# Problem to work on:
Please give again, word for word, the lines that lie between the start of the listing below and the line with "[480,1357,543,1375] players ->", both included.

# Working data:
────────────────────────────────────────

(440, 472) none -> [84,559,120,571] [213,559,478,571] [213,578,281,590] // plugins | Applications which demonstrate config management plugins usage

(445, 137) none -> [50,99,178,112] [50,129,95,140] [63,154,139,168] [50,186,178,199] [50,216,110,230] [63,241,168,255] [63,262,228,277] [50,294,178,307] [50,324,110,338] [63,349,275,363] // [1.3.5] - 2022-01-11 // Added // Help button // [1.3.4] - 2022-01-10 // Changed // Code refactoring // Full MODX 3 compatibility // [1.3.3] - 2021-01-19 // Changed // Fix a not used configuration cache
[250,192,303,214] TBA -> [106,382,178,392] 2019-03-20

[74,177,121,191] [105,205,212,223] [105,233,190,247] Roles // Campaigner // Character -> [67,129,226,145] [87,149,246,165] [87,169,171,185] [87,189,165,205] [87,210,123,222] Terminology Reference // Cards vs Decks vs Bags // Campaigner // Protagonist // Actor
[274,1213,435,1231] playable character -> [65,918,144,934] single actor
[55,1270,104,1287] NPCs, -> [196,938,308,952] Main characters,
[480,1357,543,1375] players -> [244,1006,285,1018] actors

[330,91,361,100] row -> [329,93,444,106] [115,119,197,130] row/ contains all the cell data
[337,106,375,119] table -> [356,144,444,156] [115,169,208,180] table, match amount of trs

────────────────────────────────────────

# Completed task:
(440, 472) none -> [84,559,120,571] [213,559,478,571] [213,578,281,590] // plugins | Applications which demonstrate config management plugins usage

(445, 137) none -> [50,99,178,112] [50,129,95,140] [63,154,139,168] [50,186,178,199] [50,216,110,230] [63,241,168,255] [63,262,228,277] [50,294,178,307] [50,324,110,338] [63,349,275,363] // [1.3.5] - 2022-01-11 // Added // Help button // [1.3.4] - 2022-01-10 // Changed // Code refactoring // Full MODX 3 compatibility // [1.3.3] - 2021-01-19 // Changed // Fix a not used configuration cache
[250,192,303,214] TBA -> [106,382,178,392] 2019-03-20

[74,177,121,191] [105,205,212,223] [105,233,190,247] Roles // Campaigner // Character -> [67,129,226,145] [87,149,246,165] [87,169,171,185] [87,189,165,205] [87,210,123,222] Terminology Reference // Cards vs Decks vs Bags // Campaigner // Protagonist // Actor
[274,1213,435,1231] playable character -> [65,918,144,934] single actor
[55,1270,104,1287] NPCs, -> [196,938,308,952] Main characters,
[480,1357,543,1375] players -> [244,1006,285,1018] actors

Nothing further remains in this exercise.